The best way to resolve these matters would be to install a national government that represents Congolese citizens and focuses on peace and development. But the negotiations in Kinshasa and the elections they may eventually produce are unlikely to lead to that outcome. There is little hope that elections, if they are held, will be free and fair, and the overwhelming majority of the elite jockeying for power place their own wealth and influence above the interests of their fellow citizens. The good news is that it is possible to promote peace and prosperity in Congo despite the country's political crisis.
Activists, diplomats, and development workers usually try to address tensions in war and postwar contexts by supporting national elites and relying on foreign actors and external expertise. This approach has repeatedly failed in Congo, and at times it has even worsened the situation. As international interveners have emphasized sexual violence as one of the main consequences of the conflict in Congo, for example, some combatants have committed rapes in order to attract international attention and push the government to the negotiating table.
There is a better way forward. In some parts of Congo, citizens have managed to address violence and poverty on their own—for example, by turning to local religious authorities or community organizations to mediate disputes, instead of to militias or the security forces. If international and nongovernmental organizations want to help fix Congo’s problems, they should focus on backing these kinds of successful peacebuilding initiatives rather than concentrating almost exclusively on challenges such as troubled elections. Foreign interveners should fund, protect, and otherwise support exceptional individuals and organizations much more extensively. Local people have far more relevant knowledge, contacts, and means to resolve their own predicaments than outsiders usually believe they do—and more than provincial, national, and international actors will ever have. Moreover, ordinary Congolese trust traditional authorities much more than they trust national leaders, even when those local elites were not chosen democratically.
Good outcomes such as democracy and peace do not always arrive together.
Getting to peace will require a change in attitude. To start, international interveners should acknowledge that bottom-up processes can be at least as effective at creating peace as top-down approaches are, if not more so. Building peace, democracy, and prosperity from the grassroots is a necessary complement to the ongoing efforts to resolve the crisis in Kinshasa.
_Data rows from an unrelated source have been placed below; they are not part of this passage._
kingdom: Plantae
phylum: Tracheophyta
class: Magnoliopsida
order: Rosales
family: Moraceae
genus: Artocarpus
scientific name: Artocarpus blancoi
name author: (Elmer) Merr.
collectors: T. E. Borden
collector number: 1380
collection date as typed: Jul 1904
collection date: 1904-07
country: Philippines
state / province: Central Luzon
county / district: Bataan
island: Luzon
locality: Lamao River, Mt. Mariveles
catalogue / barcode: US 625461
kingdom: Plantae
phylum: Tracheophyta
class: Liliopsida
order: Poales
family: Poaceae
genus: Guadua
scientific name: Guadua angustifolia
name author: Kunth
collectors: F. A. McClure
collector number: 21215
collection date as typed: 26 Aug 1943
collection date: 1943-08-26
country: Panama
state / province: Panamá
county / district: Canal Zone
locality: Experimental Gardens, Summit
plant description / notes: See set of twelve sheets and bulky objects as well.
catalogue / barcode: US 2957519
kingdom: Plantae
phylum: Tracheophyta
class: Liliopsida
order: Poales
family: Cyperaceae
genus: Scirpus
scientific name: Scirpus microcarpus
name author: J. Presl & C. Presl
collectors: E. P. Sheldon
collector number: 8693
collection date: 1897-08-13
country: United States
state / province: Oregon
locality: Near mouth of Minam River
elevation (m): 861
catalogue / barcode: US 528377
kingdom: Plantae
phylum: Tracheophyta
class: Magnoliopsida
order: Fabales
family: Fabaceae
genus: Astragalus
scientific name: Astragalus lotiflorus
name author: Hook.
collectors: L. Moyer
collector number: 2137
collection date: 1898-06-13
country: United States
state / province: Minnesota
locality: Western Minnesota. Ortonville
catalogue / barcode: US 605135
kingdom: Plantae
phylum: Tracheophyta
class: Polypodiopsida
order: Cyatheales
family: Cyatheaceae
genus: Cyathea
Next, outside groups should recognize that good outcomes such as democracy and peace do not always arrive together. In fact, the push toward political liberalization has fueled violence in a number of other postwar countries, from Angola and Bosnia to Cambodia and El Salvador. In the short term, there may be a similar tradeoff between democracy and peace in Congo. Elections could be organized as quickly as possible, with the understanding that doing so may fuel violence. Alternatively, the time, resources, and effort required to organize elections could be used to address the root causes of Congo’s conflict. Foreign activists and diplomats should not be the ones to choose between these courses. Instead, ordinary Congolese should. Diplomats, peacekeepers, and the staff members of international and nongovernmental organizations can certainly help. But to do so, they must look beyond elections to the local sources of Congo’s problems.